I have some nitpicks, like I always do. As far as I'm aware, the game cannot be placed in an unwinnable state (bad endings will kill you and let you respawn back at the hub, which is nice and merciful), but it is still possible to end up playing several iterations of an ending that requires clicking through non-interactive screens before you respawn. In my experience, even the best prose (and this game has darn good writing) loses its lustre if you read it a few times in quick succession. The ending is -- not bad, but a bit unbalanced.
(Spoiler - click to show)But then, I guess that is the point. The old sim game only gives you a bald "YOU HAVE WON" screen. Our player gets something at least hopeful.
I could probably go on about this game for page after page: the layers of irony in providing a capitalist "buy this game legally" message in a freeware pastiche that has never been for sale, for example.
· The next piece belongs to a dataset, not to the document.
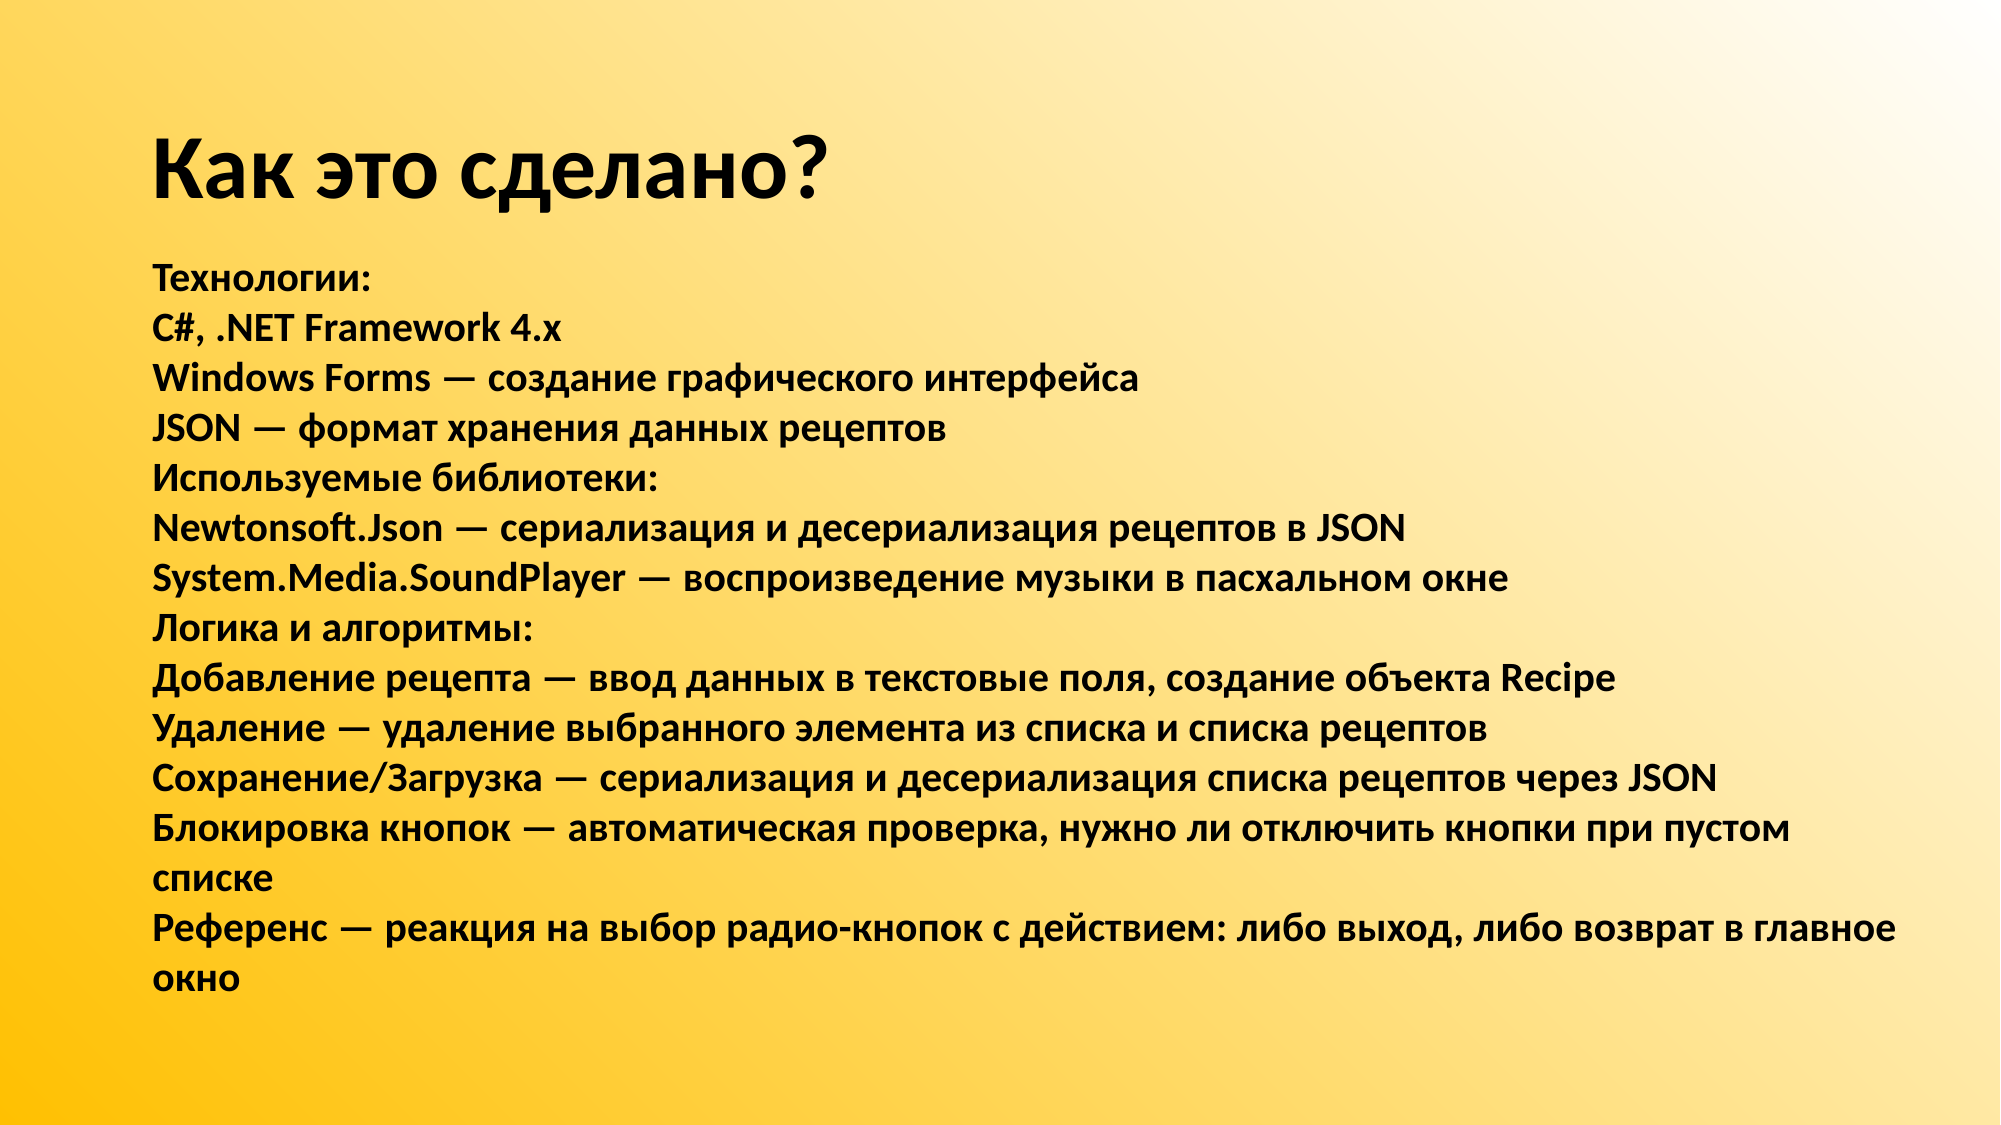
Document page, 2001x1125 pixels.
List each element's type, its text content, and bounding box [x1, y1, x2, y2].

title Как это сделано? [137, 59, 1863, 241]
text_box Технологии: C#, .NET Framework 4.x Windows Forms — создание графического интерфейса JSON — формат хранения данных рецептов Используемые библиотеки: Newtonsoft.Json — сериализация и десериализация рецептов в JSON System.Media.SoundPlayer — воспроизведение музыки в пасхальном окне Логика и алгоритмы: Добавление рецепта — ввод данных в текстовые поля, создание объекта Recipe Удаление — удаление выбранного элемента из списка и списка рецептов Сохранение/Загрузка — сериализация и десериализация списка рецептов через JSON Блокировка кнопок — автоматическая проверка, нужно ли отключить кнопки при пустом списке Референс — реакция на выбор радио-кнопок с действием: либо выход, либо возврат в главное окно [137, 241, 1914, 1007]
But I'll leave with this:
The video games that my generation loved and are shaped by were created by corporations to make the maximum amount of money. So is most art, of course, but video games make it blatant: they intensify stimuli, rewarding us with visuals and music and expanding storylines, making us work for more stimuli, making us feel guilty for putting the game away in frustration. It's manipulation. If I were to write a story where the main character is as influenced as I was by, for example, Zelda or Final Fantasy VII, it would come off as product placement. And yet, that dreamlike experience of exploring new worlds is equally true.
HyperCapitalism and sense of wonder. Ultra Business Tycoon III shows where they intersect.